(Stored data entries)
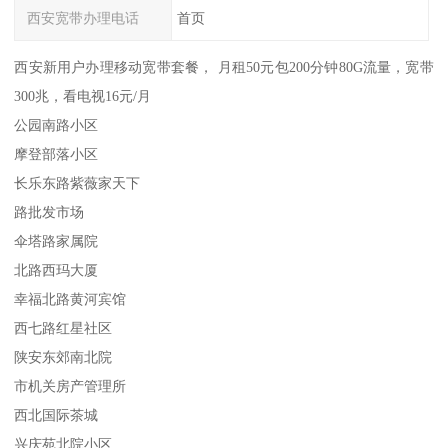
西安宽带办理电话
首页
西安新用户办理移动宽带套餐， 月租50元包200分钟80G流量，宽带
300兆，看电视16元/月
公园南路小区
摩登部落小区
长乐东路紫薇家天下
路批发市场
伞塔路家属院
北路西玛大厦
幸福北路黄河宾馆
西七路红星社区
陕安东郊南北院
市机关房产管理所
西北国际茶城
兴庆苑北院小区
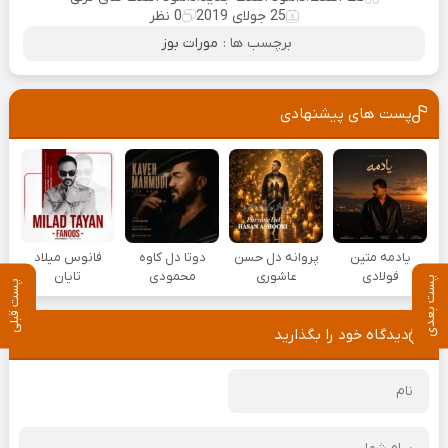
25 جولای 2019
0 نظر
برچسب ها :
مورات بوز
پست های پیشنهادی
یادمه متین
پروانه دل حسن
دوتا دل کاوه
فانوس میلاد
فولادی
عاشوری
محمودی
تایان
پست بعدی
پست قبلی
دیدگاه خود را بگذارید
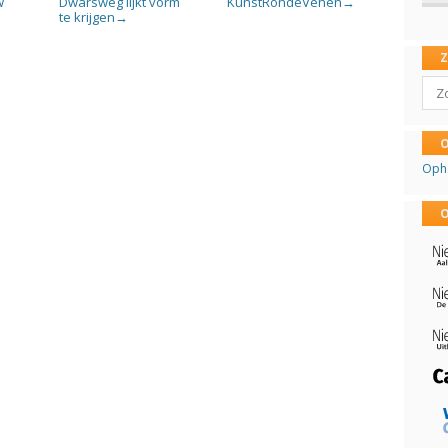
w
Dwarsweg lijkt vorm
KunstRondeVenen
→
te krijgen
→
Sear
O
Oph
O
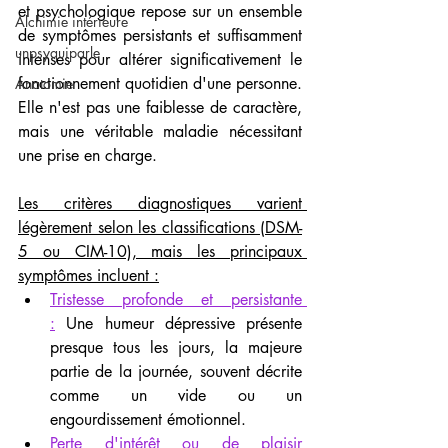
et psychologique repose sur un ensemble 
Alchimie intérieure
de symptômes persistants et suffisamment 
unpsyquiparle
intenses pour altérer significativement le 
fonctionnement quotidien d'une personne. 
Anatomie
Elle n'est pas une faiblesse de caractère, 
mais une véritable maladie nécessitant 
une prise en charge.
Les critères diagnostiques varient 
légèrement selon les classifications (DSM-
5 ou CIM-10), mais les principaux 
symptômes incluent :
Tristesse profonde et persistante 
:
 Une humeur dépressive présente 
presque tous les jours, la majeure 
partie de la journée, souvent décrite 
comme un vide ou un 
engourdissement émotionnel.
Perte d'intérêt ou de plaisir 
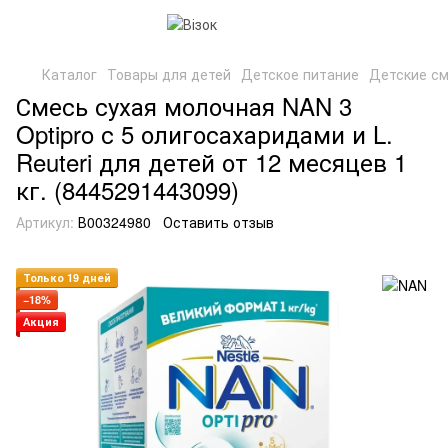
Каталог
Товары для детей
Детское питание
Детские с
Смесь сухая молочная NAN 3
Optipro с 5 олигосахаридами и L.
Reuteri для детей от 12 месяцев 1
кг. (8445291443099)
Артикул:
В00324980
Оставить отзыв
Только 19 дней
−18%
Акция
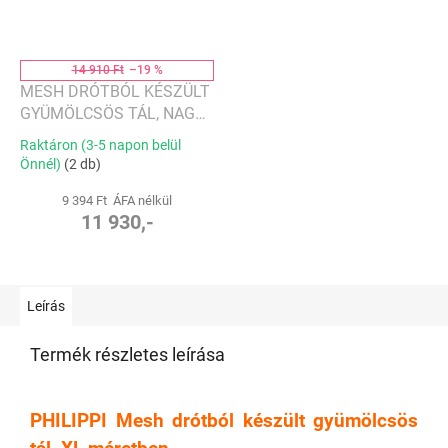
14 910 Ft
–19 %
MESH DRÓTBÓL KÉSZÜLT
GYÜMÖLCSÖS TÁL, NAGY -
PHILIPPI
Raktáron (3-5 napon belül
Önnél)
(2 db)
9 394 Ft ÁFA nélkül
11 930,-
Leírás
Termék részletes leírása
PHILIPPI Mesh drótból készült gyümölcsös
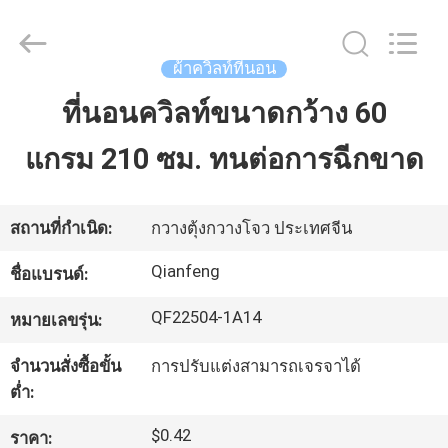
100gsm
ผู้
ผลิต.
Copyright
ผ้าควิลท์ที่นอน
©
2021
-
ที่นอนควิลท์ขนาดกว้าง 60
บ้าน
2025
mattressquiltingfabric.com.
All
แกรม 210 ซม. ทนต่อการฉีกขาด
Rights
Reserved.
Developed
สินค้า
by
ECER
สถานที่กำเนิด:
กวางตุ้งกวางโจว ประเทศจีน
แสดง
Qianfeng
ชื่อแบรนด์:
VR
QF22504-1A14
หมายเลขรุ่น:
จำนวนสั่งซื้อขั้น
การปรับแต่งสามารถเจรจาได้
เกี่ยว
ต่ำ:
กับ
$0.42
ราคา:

WHAT YOU NEED TO DO: Output all the entries exactly, minus any pictures.

SOLUTION TO THE EXERCISE:
西安宽带办理电话
首页
西安新用户办理移动宽带套餐， 月租50元包200分钟80G流量，宽带
300兆，看电视16元/月
公园南路小区
摩登部落小区
长乐东路紫薇家天下
路批发市场
伞塔路家属院
北路西玛大厦
幸福北路黄河宾馆
西七路红星社区
陕安东郊南北院
市机关房产管理所
西北国际茶城
兴庆苑北院小区
25 جولای 2019
0 نظر
برچسب ها :
مورات بوز
پست های پیشنهادی
یادمه متین
پروانه دل حسن
دوتا دل کاوه
فانوس میلاد
فولادی
عاشوری
محمودی
تایان
پست بعدی
پست قبلی
دیدگاه خود را بگذارید
w
Dwarsweg lijkt vorm
KunstRondeVenen
→
te krijgen
→
Sear
O
Oph
O
et psychologique repose sur un ensemble 
Alchimie intérieure
de symptômes persistants et suffisamment 
unpsyquiparle
intenses pour altérer significativement le 
fonctionnement quotidien d'une personne. 
Anatomie
Elle n'est pas une faiblesse de caractère, 
mais une véritable maladie nécessitant 
une prise en charge.
Les critères diagnostiques varient 
légèrement selon les classifications (DSM-
5 ou CIM-10), mais les principaux 
symptômes incluent :
Tristesse profonde et persistante 
:
 Une humeur dépressive présente 
presque tous les jours, la majeure 
partie de la journée, souvent décrite 
comme un vide ou un 
engourdissement émotionnel.
Perte d'intérêt ou de plaisir 
Каталог
Товары для детей
Детское питание
Детские с
Смесь сухая молочная NAN 3
Optipro с 5 олигосахаридами и L.
Reuteri для детей от 12 месяцев 1
кг. (8445291443099)
Артикул:
В00324980
Оставить отзыв
Только 19 дней
−18%
Акция
14 910 Ft
–19 %
MESH DRÓTBÓL KÉSZÜLT
GYÜMÖLCSÖS TÁL, NAGY -
PHILIPPI
Raktáron (3-5 napon belül
Önnél)
(2 db)
9 394 Ft ÁFA nélkül
11 930,-
Leírás
Termék részletes leírása
PHILIPPI Mesh drótból készült gyümölcsös
100gsm
ผู้
ผลิต.
Copyright
ผ้าควิลท์ที่นอน
©
2021
-
ที่นอนควิลท์ขนาดกว้าง 60
บ้าน
2025
mattressquiltingfabric.com.
All
แกรม 210 ซม. ทนต่อการฉีกขาด
Rights
Reserved.
Developed
สินค้า
by
ECER
สถานที่กำเนิด:
กวางตุ้งกวางโจว ประเทศจีน
แสดง
Qianfeng
ชื่อแบรนด์:
VR
QF22504-1A14
หมายเลขรุ่น:
จำนวนสั่งซื้อขั้น
การปรับแต่งสามารถเจรจาได้
เกี่ยว
ต่ำ:
กับ
$0.42
ราคา:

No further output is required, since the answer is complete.